We will create a Ash Color Images dataset of the satellite images of this competition for our models using this notebook. Some main points:
* Save only the labeled frame, which will be used for training.
* Save only the human_pixel_masks.
* Save the ash color image and the mask label in the same numpy file, so that we have to load only one file during training.
* Save the final numpy arrays in float16 dtype to reduce total data size.

In [None]:
import numpy as np
import pandas as pd
import matplotlib.pyplot as plt

import os
from tqdm.notebook import tqdm
from pathlib import Path

In [None]:
data_dir = '/kaggle/input/google-research-identify-contrails-reduce-global-warming/'

## Make the DataFrames

We will create train and valid dataframes, which will contain the record ids for each image.

In [None]:
train_rs = os.listdir(data_dir + 'train')
valid_rs = os.listdir(data_dir + 'validation')

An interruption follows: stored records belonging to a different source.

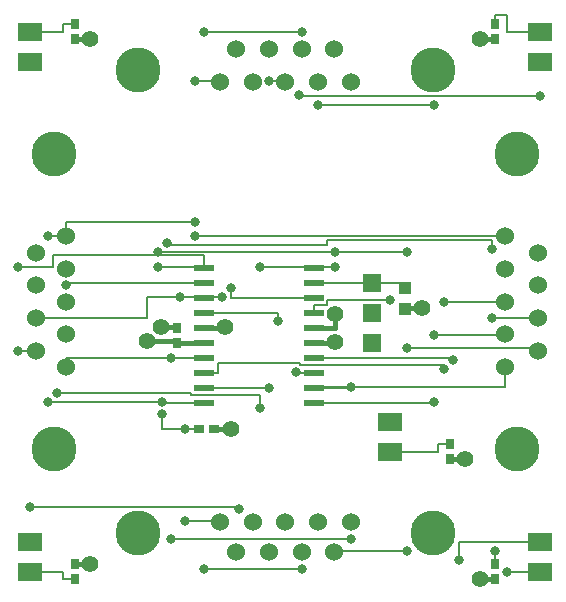
<source format=gbr>
%FSLAX14Y14*%
%MOIN*%
G04 EasyPC Gerber Version 18.0.1 Build 3581 *
%ADD26R,0.02800X0.03500*%
%ADD29R,0.03937X0.04291*%
%ADD14R,0.06000X0.06000*%
%ADD74C,0.00800*%
%ADD70C,0.01500*%
%ADD73C,0.03200*%
%ADD17C,0.05600*%
%ADD13C,0.06000*%
%ADD25R,0.06600X0.02000*%
%ADD27R,0.03500X0.02800*%
%ADD28C,0.15000*%
%ADD72R,0.08000X0.06000*%
X0Y0D02*
D02*
D13*
X1700Y8544D03*
Y9635D03*
Y10725D03*
Y11816D03*
X2700Y7999D03*
Y9089D03*
Y10180D03*
Y11271D03*
Y12361D03*
X7844Y2855D03*
Y17505D03*
X8389Y1855D03*
Y18620D03*
X8934Y2855D03*
Y17505D03*
X9480Y1855D03*
Y18620D03*
X10025Y2855D03*
Y17505D03*
X10570Y1855D03*
Y18620D03*
X11116Y2855D03*
Y17505D03*
X11661Y1855D03*
Y18620D03*
X12206Y2855D03*
Y17505D03*
X17350Y7999D03*
Y9089D03*
Y10180D03*
Y11271D03*
Y12361D03*
X18465Y8544D03*
Y9635D03*
Y10725D03*
Y11816D03*
D02*
D14*
X12900Y8805D03*
Y9805D03*
Y10805D03*
D02*
D17*
X3525Y1430D03*
Y18930D03*
X5425Y8880D03*
X5875Y9330D03*
X8025D03*
X8225Y5930D03*
X11675Y8830D03*
Y9780D03*
X14575Y9980D03*
X16025Y4930D03*
X16525Y930D03*
Y18930D03*
D02*
D70*
X3525Y1430D02*
X3025D01*
Y1435*
X3525Y18930D02*
X3025D01*
Y18925*
X5425Y8880D02*
X6400D01*
Y8800*
X5875Y9330D02*
X6400D01*
Y9310*
Y8800D02*
X7315D01*
X7320Y8805*
X8025Y9330D02*
Y9305D01*
X7320*
X8225Y5930D02*
X7655D01*
X11675Y8830D02*
Y8805D01*
X10980*
X11675Y9780D02*
Y9305D01*
X10980*
X14575Y9980D02*
X14025D01*
Y9955*
X16025Y4930D02*
X15525D01*
Y4925*
X16525Y930D02*
X17025D01*
Y925*
X16525Y18930D02*
X17025D01*
Y18925*
D02*
D25*
X7320Y6805D03*
Y7305D03*
Y7805D03*
Y8305D03*
Y8805D03*
Y9305D03*
Y9805D03*
Y10305D03*
Y10805D03*
Y11305D03*
X10980Y6805D03*
Y7305D03*
Y7805D03*
Y8305D03*
Y8805D03*
Y9305D03*
Y9805D03*
Y10305D03*
Y10805D03*
Y11305D03*
D02*
D26*
X3025Y925D03*
Y1435D03*
Y18925D03*
Y19435D03*
X6400Y8800D03*
Y9310D03*
X15525Y4925D03*
Y5435D03*
X17025Y925D03*
Y1435D03*
Y18925D03*
Y19435D03*
D02*
D27*
X7145Y5930D03*
X7655D03*
D02*
D28*
X2315Y5260D03*
Y15100D03*
X5105Y2470D03*
Y17890D03*
X14945Y2470D03*
Y17890D03*
X17735Y5260D03*
Y15100D03*
D02*
D29*
X14025Y9955D03*
Y10655D03*
D02*
D72*
X1525Y1180D03*
Y2180D03*
Y18180D03*
Y19180D03*
X13525Y5180D03*
Y6180D03*
X18525Y1180D03*
Y2180D03*
Y18180D03*
Y19180D03*
D02*
D73*
X1125Y8530D03*
Y11330D03*
X1525Y3330D03*
X2125Y6830D03*
Y12380D03*
X2425Y7130D03*
X2725Y10730D03*
X5775Y11330D03*
Y11830D03*
X5925Y6430D03*
Y6830D03*
X6075Y12130D03*
X6225Y2280D03*
Y8305D03*
X6525Y10330D03*
X6675Y2880D03*
Y5930D03*
X7025Y12380D03*
Y12830D03*
Y17530D03*
X7325Y1280D03*
Y19180D03*
X7925Y10330D03*
X8225Y10630D03*
X8475Y3280D03*
X9175Y6630D03*
Y11330D03*
X9475Y7305D03*
Y17530D03*
X9775Y9530D03*
X10375Y7830D03*
X10475Y17080D03*
X10575Y1280D03*
Y19180D03*
X11125Y16730D03*
X11675Y11330D03*
Y11830D03*
X12225Y2280D03*
Y7330D03*
X13525Y10230D03*
X14075Y1880D03*
Y8630D03*
Y11830D03*
X14975Y6830D03*
Y9080D03*
Y16730D03*
X15325Y7930D03*
Y10180D03*
X15625Y8230D03*
X15825Y1580D03*
X16925Y9630D03*
Y11930D03*
X17025Y1880D03*
X17425Y1180D03*
X18525Y17030D03*
D02*
D74*
X1125Y8530D02*
X1700D01*
Y8544*
X2425Y7130D02*
X6875D01*
Y7080*
X9175*
Y6630*
X2700Y12380D02*
Y12361D01*
Y12380D02*
Y12830D01*
X7025*
X2700Y12380D02*
X2125D01*
X2725Y10730D02*
Y10805D01*
X7320*
X3025Y925D02*
Y930D01*
X2625*
Y1180*
X1525*
X3025Y19435D02*
Y19430D01*
X2625*
Y19180*
X1525*
X5925Y6430D02*
Y5930D01*
X6675*
X5925Y6830D02*
Y6805D01*
X7320*
X5925Y6830D02*
X2125D01*
X6075Y12130D02*
Y12080D01*
X11425*
Y12230*
X16925*
Y11930*
X6225Y8305D02*
X2700D01*
Y7999*
X6525Y10330D02*
X5425D01*
Y9635*
X1700*
X6675Y2880D02*
X7844D01*
Y2855*
X6675Y5930D02*
X7145D01*
X7025Y12380D02*
X17350D01*
Y12361*
X7025Y17530D02*
X7844D01*
Y17505*
X7315Y11330D02*
Y11305D01*
X7320*
X7315Y11330D02*
Y11730D01*
X2275*
Y11330*
X1125*
X7315D02*
X5775D01*
X7320Y8305D02*
X6225D01*
X7325Y10330D02*
X7320Y10305D01*
X7325Y10330D02*
X6525D01*
X7325D02*
X7925D01*
X8225Y10630D02*
Y10305D01*
X10980*
X8475Y3280D02*
Y3330D01*
X1525*
X9475Y7305D02*
X7320D01*
X9475Y17530D02*
X10025D01*
Y17505*
X9775Y9530D02*
Y9805D01*
X7320*
X10375Y7830D02*
Y7805D01*
X10980*
X10475Y17080D02*
Y17030D01*
X18525*
X10575Y1280D02*
X7325D01*
X10575Y19180D02*
X7325D01*
X10975Y11330D02*
X10980Y11305D01*
X10975Y11330D02*
X11675D01*
X10975D02*
X9175D01*
X10980Y7305D02*
X10975Y7330D01*
X17350*
Y7999*
X11675Y11830D02*
X5775D01*
X12225Y2280D02*
X6225D01*
X12225Y7330D02*
Y7305D01*
X10980*
X12900Y10805D02*
X10980D01*
X12900D02*
X14025D01*
Y10655*
X13525Y10230D02*
X11425D01*
Y10080*
X10985*
Y9805*
X10980*
X14075Y1880D02*
X11661D01*
Y1855*
X14075Y8630D02*
X18465D01*
Y8544*
X14075Y11830D02*
X11675D01*
X14975Y6830D02*
Y6805D01*
X10980*
X14975Y9080D02*
X17350D01*
Y9089*
X14975Y16730D02*
X11125D01*
X15325Y7930D02*
Y8080D01*
X10525*
Y8130*
X7775*
Y7805*
X7320*
X15325Y10180D02*
X17350D01*
X15525Y5435D02*
Y5430D01*
X15125*
Y5180*
X13525*
X15625Y8230D02*
Y8305D01*
X10980*
X15825Y1580D02*
Y2180D01*
X18525*
X16925Y9630D02*
X18465D01*
Y9635*
X17025Y1880D02*
Y1435D01*
Y19435D02*
Y19730D01*
X17425*
Y19180*
X18525*
X17425Y1180D02*
X18525D01*
X0Y0D02*
M02*

</source>
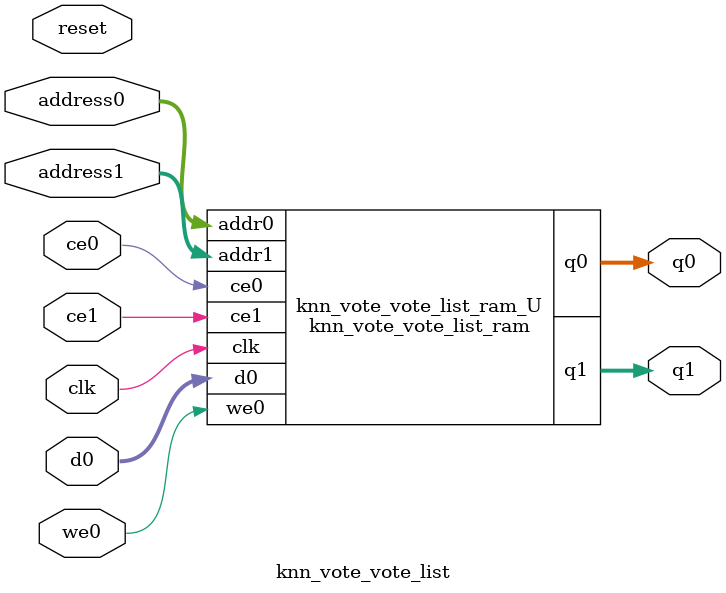
<source format=v>
`timescale 1 ns / 1 ps
module knn_vote_vote_list_ram (addr0, ce0, d0, we0, q0, addr1, ce1, q1,  clk);

parameter DWIDTH = 32;
parameter AWIDTH = 4;
parameter MEM_SIZE = 10;

input[AWIDTH-1:0] addr0;
input ce0;
input[DWIDTH-1:0] d0;
input we0;
output reg[DWIDTH-1:0] q0;
input[AWIDTH-1:0] addr1;
input ce1;
output reg[DWIDTH-1:0] q1;
input clk;

(* ram_style = "distributed" *)reg [DWIDTH-1:0] ram[0:MEM_SIZE-1];




always @(posedge clk)  
begin 
    if (ce0) 
    begin
        if (we0) 
        begin 
            ram[addr0] <= d0; 
        end 
        q0 <= ram[addr0];
    end
end


always @(posedge clk)  
begin 
    if (ce1) 
    begin
        q1 <= ram[addr1];
    end
end


endmodule

`timescale 1 ns / 1 ps
module knn_vote_vote_list(
    reset,
    clk,
    address0,
    ce0,
    we0,
    d0,
    q0,
    address1,
    ce1,
    q1);

parameter DataWidth = 32'd32;
parameter AddressRange = 32'd10;
parameter AddressWidth = 32'd4;
input reset;
input clk;
input[AddressWidth - 1:0] address0;
input ce0;
input we0;
input[DataWidth - 1:0] d0;
output[DataWidth - 1:0] q0;
input[AddressWidth - 1:0] address1;
input ce1;
output[DataWidth - 1:0] q1;



knn_vote_vote_list_ram knn_vote_vote_list_ram_U(
    .clk( clk ),
    .addr0( address0 ),
    .ce0( ce0 ),
    .we0( we0 ),
    .d0( d0 ),
    .q0( q0 ),
    .addr1( address1 ),
    .ce1( ce1 ),
    .q1( q1 ));

endmodule


</source>
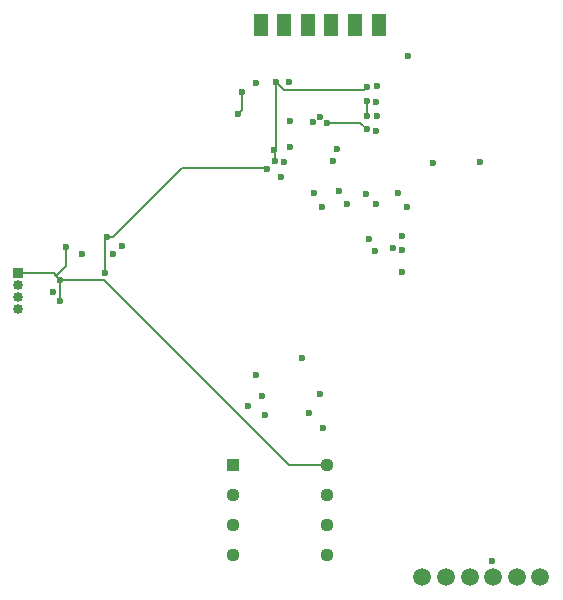
<source format=gbr>
%TF.GenerationSoftware,KiCad,Pcbnew,9.0.2*%
%TF.CreationDate,2025-07-27T21:28:39+05:30*%
%TF.ProjectId,dac,6461632e-6b69-4636-9164-5f7063625858,rev?*%
%TF.SameCoordinates,Original*%
%TF.FileFunction,Copper,L3,Inr*%
%TF.FilePolarity,Positive*%
%FSLAX46Y46*%
G04 Gerber Fmt 4.6, Leading zero omitted, Abs format (unit mm)*
G04 Created by KiCad (PCBNEW 9.0.2) date 2025-07-27 21:28:39*
%MOMM*%
%LPD*%
G01*
G04 APERTURE LIST*
%TA.AperFunction,ComponentPad*%
%ADD10R,0.850000X0.850000*%
%TD*%
%TA.AperFunction,ComponentPad*%
%ADD11C,0.850000*%
%TD*%
%TA.AperFunction,ComponentPad*%
%ADD12R,1.130000X1.130000*%
%TD*%
%TA.AperFunction,ComponentPad*%
%ADD13C,1.130000*%
%TD*%
%TA.AperFunction,ComponentPad*%
%ADD14C,1.500000*%
%TD*%
%TA.AperFunction,ComponentPad*%
%ADD15R,1.270000X1.905000*%
%TD*%
%TA.AperFunction,ViaPad*%
%ADD16C,0.600000*%
%TD*%
%TA.AperFunction,Conductor*%
%ADD17C,0.200000*%
%TD*%
G04 APERTURE END LIST*
D10*
%TO.N,+5V*%
%TO.C,J3*%
X99200000Y-87000000D03*
D11*
%TO.N,unconnected-(J3-Pin_2-Pad2)*%
X99200000Y-88000000D03*
%TO.N,unconnected-(J3-Pin_3-Pad3)*%
X99200000Y-89000000D03*
%TO.N,GND*%
X99200000Y-90000000D03*
%TD*%
D12*
%TO.N,Net-(U3-OUT_A)*%
%TO.C,U3*%
X117355000Y-103240000D03*
D13*
%TO.N,Net-(U3--IN_A)*%
X117355000Y-105780000D03*
%TO.N,AGND*%
X117355000Y-108320000D03*
X117355000Y-110860000D03*
X125295000Y-110860000D03*
%TO.N,Net-(U3--IN_B)*%
X125295000Y-108320000D03*
%TO.N,Net-(U3-OUT_B)*%
X125295000Y-105780000D03*
%TO.N,+5V*%
X125295000Y-103240000D03*
%TD*%
D14*
%TO.N,Net-(C12-Pad1)*%
%TO.C,RV1*%
X137400000Y-112700000D03*
%TO.N,Net-(R5-Pad1)*%
X139400000Y-112700000D03*
%TO.N,AGND*%
X141400000Y-112700000D03*
%TO.N,Net-(C3-Pad2)*%
X135400000Y-112700000D03*
%TO.N,Net-(R6-Pad1)*%
X133400000Y-112700000D03*
%TO.N,AGND*%
X143400000Y-112700000D03*
%TD*%
D15*
%TO.N,AGND*%
%TO.C,J1*%
X119700000Y-66000000D03*
%TO.N,LCK*%
X121652000Y-66000000D03*
%TO.N,DAT*%
X123700000Y-66000000D03*
%TO.N,BCK*%
X125700000Y-66000000D03*
%TO.N,SCK*%
X127700000Y-66000000D03*
%TO.N,GND*%
X129700000Y-66000000D03*
%TD*%
D16*
%TO.N,GND*%
X121425000Y-78825000D03*
X107200000Y-85400000D03*
X122076735Y-70775000D03*
X125850000Y-77450000D03*
X117800000Y-73500000D03*
X122200000Y-74100000D03*
X104600000Y-85400000D03*
X102137500Y-88550000D03*
X108000000Y-84725000D03*
X122175000Y-76325000D03*
X118150000Y-71625000D03*
X121687093Y-77578172D03*
%TO.N,+5V*%
X103200000Y-84800000D03*
X102737500Y-87550000D03*
X102737500Y-89350000D03*
%TO.N,3.3V*%
X106700000Y-83950000D03*
X120250000Y-78200000D03*
X120875000Y-76575000D03*
X128700000Y-72450000D03*
X106550000Y-86950000D03*
X125364048Y-74276939D03*
X121000000Y-70800000D03*
X119300000Y-70925000D03*
X120890000Y-77510000D03*
X128675000Y-74800000D03*
X128700000Y-71200000D03*
X128725000Y-73700000D03*
%TO.N,AGND*%
X131675000Y-86875000D03*
X131700000Y-83825000D03*
X129600000Y-71150000D03*
X132225000Y-68600000D03*
X131700000Y-85025000D03*
X128600000Y-80250000D03*
X129498106Y-72505042D03*
X129550000Y-73700000D03*
X131375000Y-80175000D03*
X129464796Y-74927386D03*
X126150000Y-76450000D03*
%TO.N,Net-(C10-Pad2)*%
X129437504Y-81150001D03*
X127050000Y-81150000D03*
%TO.N,Net-(C11-Pad2)*%
X132075000Y-81375000D03*
X124900000Y-81375000D03*
X128850000Y-84075000D03*
%TO.N,Net-(C12-Pad1)*%
X130900000Y-84900000D03*
X129396000Y-85134600D03*
%TO.N,Net-(U3-OUT_A)*%
X119300000Y-95600000D03*
X123829000Y-98850000D03*
X134300000Y-77700000D03*
%TO.N,Net-(U3--IN_B)*%
X124700000Y-97200000D03*
X118600000Y-98275000D03*
%TO.N,Net-(U3-OUT_B)*%
X120075000Y-99000000D03*
X138300000Y-77550000D03*
X119802474Y-97399000D03*
%TO.N,Net-(U1-OUTL)*%
X124125000Y-74225000D03*
X124225000Y-80200000D03*
%TO.N,Net-(U1-OUTR)*%
X124765693Y-73745926D03*
X126350000Y-80050000D03*
%TO.N,Net-(R5-Pad1)*%
X125029000Y-100100000D03*
X123250000Y-94150000D03*
X139325000Y-111400000D03*
%TD*%
D17*
%TO.N,GND*%
X118150000Y-73150000D02*
X117800000Y-73500000D01*
X118150000Y-71625000D02*
X118150000Y-73150000D01*
%TO.N,+5V*%
X103200000Y-86400000D02*
X103200000Y-84800000D01*
X102393750Y-87206250D02*
X103200000Y-86400000D01*
X102737500Y-87550000D02*
X106425000Y-87550000D01*
X99200000Y-87000000D02*
X102187500Y-87000000D01*
X122115000Y-103240000D02*
X125295000Y-103240000D01*
X102737500Y-89350000D02*
X102737500Y-87550000D01*
X102187500Y-87000000D02*
X102393750Y-87206250D01*
X102393750Y-87206250D02*
X102737500Y-87550000D01*
X106425000Y-87550000D02*
X122115000Y-103240000D01*
%TO.N,3.3V*%
X125364048Y-74276939D02*
X128151939Y-74276939D01*
X106550000Y-86950000D02*
X106550000Y-84100000D01*
X120890000Y-76590000D02*
X120875000Y-76575000D01*
X106700000Y-83950000D02*
X107225000Y-83950000D01*
X113050000Y-78125000D02*
X120175000Y-78125000D01*
X120875000Y-76575000D02*
X121000000Y-76450000D01*
X128725000Y-73700000D02*
X128725000Y-72475000D01*
X128700000Y-71200000D02*
X128425000Y-71475000D01*
X120175000Y-78125000D02*
X120250000Y-78200000D01*
X106550000Y-84100000D02*
X106700000Y-83950000D01*
X107225000Y-83950000D02*
X113050000Y-78125000D01*
X128425000Y-71475000D02*
X121675000Y-71475000D01*
X121675000Y-71475000D02*
X121000000Y-70800000D01*
X128151939Y-74276939D02*
X128675000Y-74800000D01*
X121000000Y-76450000D02*
X121000000Y-70800000D01*
X128725000Y-72475000D02*
X128700000Y-72450000D01*
X120890000Y-77510000D02*
X120890000Y-76590000D01*
%TD*%
M02*

</source>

train_df = pd.DataFrame(train_rs, columns=['record_id'])
valid_df = pd.DataFrame(valid_rs, columns=['record_id'])

train_df['train'] = 'train'
valid_df['train'] = 'valid'

In [None]:
train_df.shape, valid_df.shape

In [None]:
train_df.head()

In [None]:
train_df.to_csv('train_df.csv', index=False)
valid_df.to_csv('valid_df.csv', index=False)

## Save the Images as Numpy arrays

In [None]:
def read_record(record_id, directory):
    record_data = {}
    for x in [
        "band_11", 
        "band_14", 
        "band_15",
    ]:
        record_data[x] = np.load(os.path.join(directory, record_id, x + ".npy"))
    
    return record_data

In [None]:
_T11_BOUNDS = (243, 303)
_CLOUD_TOP_TDIFF_BOUNDS = (-4, 5)
_TDIFF_BOUNDS = (-4, 2)

def normalize_range(data, bounds):
    """Maps data to the range [0, 1]."""
    return (data - bounds[0]) / (bounds[1] - bounds[0])

N_TIMES_BEFORE = 5

In [None]:
def get_false_color(record_data):
    _T11_BOUNDS = (243, 303)
    _CLOUD_TOP_TDIFF_BOUNDS = (-4, 5)
    _TDIFF_BOUNDS = (-4, 2)

    r = normalize_range(record_data["band_15"] - record_data["band_14"], _TDIFF_BOUNDS)
    g = normalize_range(record_data["band_14"] - record_data["band_11"], _CLOUD_TOP_TDIFF_BOUNDS)
    b = normalize_range(record_data["band_14"], _T11_BOUNDS)
    false_color = np.clip(np.stack([r, g, b], axis=2), 0, 1)
    img = false_color[..., N_TIMES_BEFORE]
    
    return img

In [None]:
path = Path('contrails')
path.mkdir(exist_ok=True, parents=True)

In [None]:
#Train
for i in tqdm(train_rs):
    data = read_record(str(i), data_dir+'train')
    img = get_false_color(data)
    img = img.astype(np.float16)
#     final = np.dstack([img, data['human_pixel_masks']])
#     final = final.astype(np.float16)
    
    pathc = path/f"{i}.npy"
    np.save(str(pathc), img)

In [None]:
#Valid
for i in tqdm(valid_rs):
    data = read_record(str(i), data_dir+'validation')
    img = get_false_color(data)
    img = img.astype(np.float16)
#     final = np.dstack([img, data['human_pixel_masks']])
#     final = final.astype(np.float16)
    
    pathc = path/f"{i}.npy"
    np.save(str(pathc), img)